##### PASSAGE #####

The veteran Hong Kong actor, Simon Yam Tat-wah, was booked on an afternoon flight to Singapore but had it changed to a morning one instead. He was on his way to receive the Cinema Legend Award at the 27th Singapore International Film Festival (SGIFF), and wished to be immersed in "a million tons of sunshine" as soon as he landed in the tropical country, hence the change.

At 61, Yam is amazingly energetic. He wore a chic denim jacket with ripped jeans when we met at the presidential suite at the Marina Bay Sands hotel in Singapore. Only a few strands of gray hair on the sideburns seemed to give away his age. As we settled down for the interview, Yam bit into a bar of chocolate to stock up on energy. He had 12 interviews lined up on the afternoon of Dec 3, before he would go up on stage to receive his award.

Then working round the clock is not new for Yam. He began as a model and started acting on television in the mid-1970s. Yam signed up with Hong Kong Television Network (TVB) and acted in a number of television series. He joined the film industry in 1987 and has been featured in over 200 films, best remembered for the roles of villains and gangsters he has played in Hong Kong movies.

"Many actors at that time were graduates of TVB's acting class. Yet I knew next to nothing when I started acting. I stayed on the sets for a very long time, observing how other people acted. Even today I would stay on until the end, watching other actors playing their roles even it's not my scene," said Yam.

In his latest film, The Tenants Downstairs, Yam played a morbid landlord who spies on his tenants and then tries to disrupt some of their lives. The landlord became mentally unhinged when his daughter was murdered by a serial killer years ago.

#####

## TO BE DONE
Quote the profile of Simon Yam in full, word for word. The lines that come next have no connection to the profile of Simon Yam.

##### RECORD EXTRACTS #####

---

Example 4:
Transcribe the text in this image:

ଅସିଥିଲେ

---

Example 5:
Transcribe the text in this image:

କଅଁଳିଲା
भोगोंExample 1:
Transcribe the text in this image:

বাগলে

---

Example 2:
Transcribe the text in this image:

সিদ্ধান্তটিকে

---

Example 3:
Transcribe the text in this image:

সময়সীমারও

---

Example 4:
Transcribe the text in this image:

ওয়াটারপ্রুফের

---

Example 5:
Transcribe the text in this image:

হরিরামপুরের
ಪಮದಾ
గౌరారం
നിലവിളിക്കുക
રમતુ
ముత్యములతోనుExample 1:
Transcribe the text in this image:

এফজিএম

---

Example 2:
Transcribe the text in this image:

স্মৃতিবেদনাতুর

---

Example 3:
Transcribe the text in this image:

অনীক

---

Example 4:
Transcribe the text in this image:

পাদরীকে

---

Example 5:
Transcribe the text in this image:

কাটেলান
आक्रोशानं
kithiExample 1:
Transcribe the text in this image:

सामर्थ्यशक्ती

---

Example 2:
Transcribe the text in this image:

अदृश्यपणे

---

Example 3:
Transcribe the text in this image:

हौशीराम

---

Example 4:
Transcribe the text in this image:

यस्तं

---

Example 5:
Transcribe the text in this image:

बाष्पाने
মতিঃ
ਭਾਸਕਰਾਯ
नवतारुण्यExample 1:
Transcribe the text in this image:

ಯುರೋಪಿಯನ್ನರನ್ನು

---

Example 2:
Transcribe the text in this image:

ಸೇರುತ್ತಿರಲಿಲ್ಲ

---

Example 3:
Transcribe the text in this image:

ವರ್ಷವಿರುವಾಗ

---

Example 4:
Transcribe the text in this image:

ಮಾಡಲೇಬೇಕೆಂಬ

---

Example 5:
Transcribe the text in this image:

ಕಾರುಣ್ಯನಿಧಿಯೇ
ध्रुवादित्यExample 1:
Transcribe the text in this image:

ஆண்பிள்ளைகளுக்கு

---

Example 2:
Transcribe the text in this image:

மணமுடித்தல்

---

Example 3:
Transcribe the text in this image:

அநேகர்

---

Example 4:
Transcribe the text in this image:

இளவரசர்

#####

## EXERCISE RESPONSE
The veteran Hong Kong actor, Simon Yam Tat-wah, was booked on an afternoon flight to Singapore but had it changed to a morning one instead. He was on his way to receive the Cinema Legend Award at the 27th Singapore International Film Festival (SGIFF), and wished to be immersed in "a million tons of sunshine" as soon as he landed in the tropical country, hence the change.

At 61, Yam is amazingly energetic. He wore a chic denim jacket with ripped jeans when we met at the presidential suite at the Marina Bay Sands hotel in Singapore. Only a few strands of gray hair on the sideburns seemed to give away his age. As we settled down for the interview, Yam bit into a bar of chocolate to stock up on energy. He had 12 interviews lined up on the afternoon of Dec 3, before he would go up on stage to receive his award.

Then working round the clock is not new for Yam. He began as a model and started acting on television in the mid-1970s. Yam signed up with Hong Kong Television Network (TVB) and acted in a number of television series. He joined the film industry in 1987 and has been featured in over 200 films, best remembered for the roles of villains and gangsters he has played in Hong Kong movies.

"Many actors at that time were graduates of TVB's acting class. Yet I knew next to nothing when I started acting. I stayed on the sets for a very long time, observing how other people acted. Even today I would stay on until the end, watching other actors playing their roles even it's not my scene," said Yam.

In his latest film, The Tenants Downstairs, Yam played a morbid landlord who spies on his tenants and then tries to disrupt some of their lives. The landlord became mentally unhinged when his daughter was murdered by a serial killer years ago.